[DATA RECORDS]:
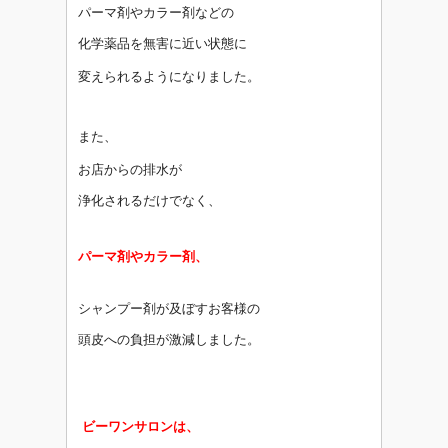
パーマ剤やカラー剤などの
化学薬品を無害
に
近い状態に
変えられるようになりました。
また、
お店からの排水が
浄化されるだけでなく、
パーマ剤やカラー剤、
シャンプー剤が及ぼすお客様の
頭皮への負担
が激減しました。
ビーワンサロンは、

[TASK ITEM]:
Reproduce the listing text with "お店" replaced by "店舗" and everything else unchanged, omitting the pictures.

[RESULT OF THIS EXERCISE]:
パーマ剤やカラー剤などの
化学薬品を無害
に
近い状態に
変えられるようになりました。
また、
店舗からの排水が
浄化されるだけでなく、
パーマ剤やカラー剤、
シャンプー剤が及ぼすお客様の
頭皮への負担
が激減しました。
ビーワンサロンは、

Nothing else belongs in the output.